■ WORK ITEM:
Please turn the material below, from the line containing "of mmHg 608." through the line containing "Shown: mmHg 232", into a two-column CSV headed input and output. Give one row per entry, with its text under input and its answer under output, each in a single quoted field with any line breaks replaced by spaces.

■ RECORDS FOR THIS TASK:
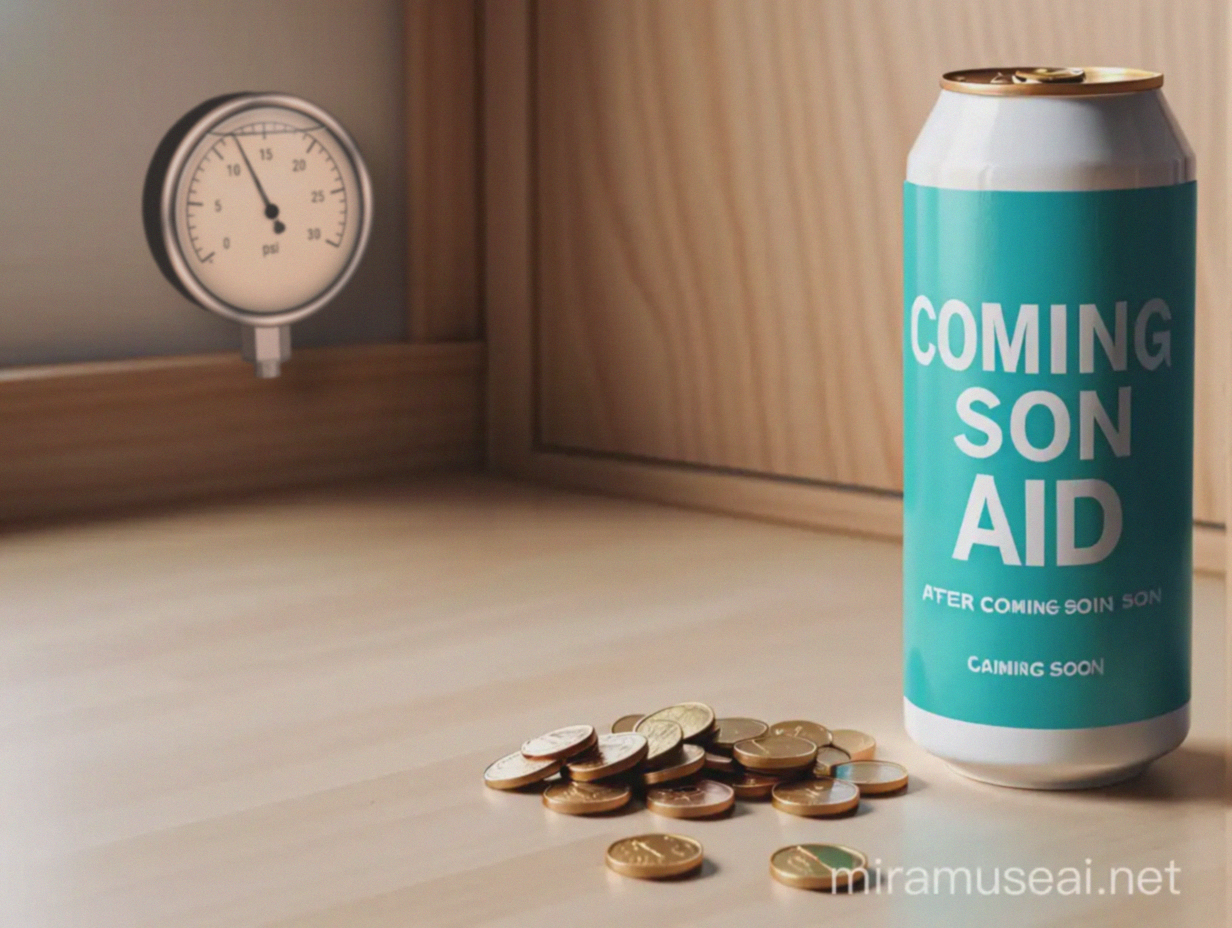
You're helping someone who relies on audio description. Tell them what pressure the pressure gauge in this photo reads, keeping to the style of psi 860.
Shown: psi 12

---

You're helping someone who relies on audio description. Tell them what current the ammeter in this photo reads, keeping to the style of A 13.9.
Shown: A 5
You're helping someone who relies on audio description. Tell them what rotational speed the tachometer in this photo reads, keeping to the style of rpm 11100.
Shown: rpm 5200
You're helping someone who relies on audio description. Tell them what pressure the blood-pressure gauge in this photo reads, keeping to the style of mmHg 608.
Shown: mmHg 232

---

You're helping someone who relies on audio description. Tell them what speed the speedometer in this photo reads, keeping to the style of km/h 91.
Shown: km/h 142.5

■ ANSWER SPACE:
input,output
"You're helping someone who relies on audio description. Tell them what pressure the blood-pressure gauge in this photo reads, keeping to the style of mmHg 608. Shown:","mmHg 232"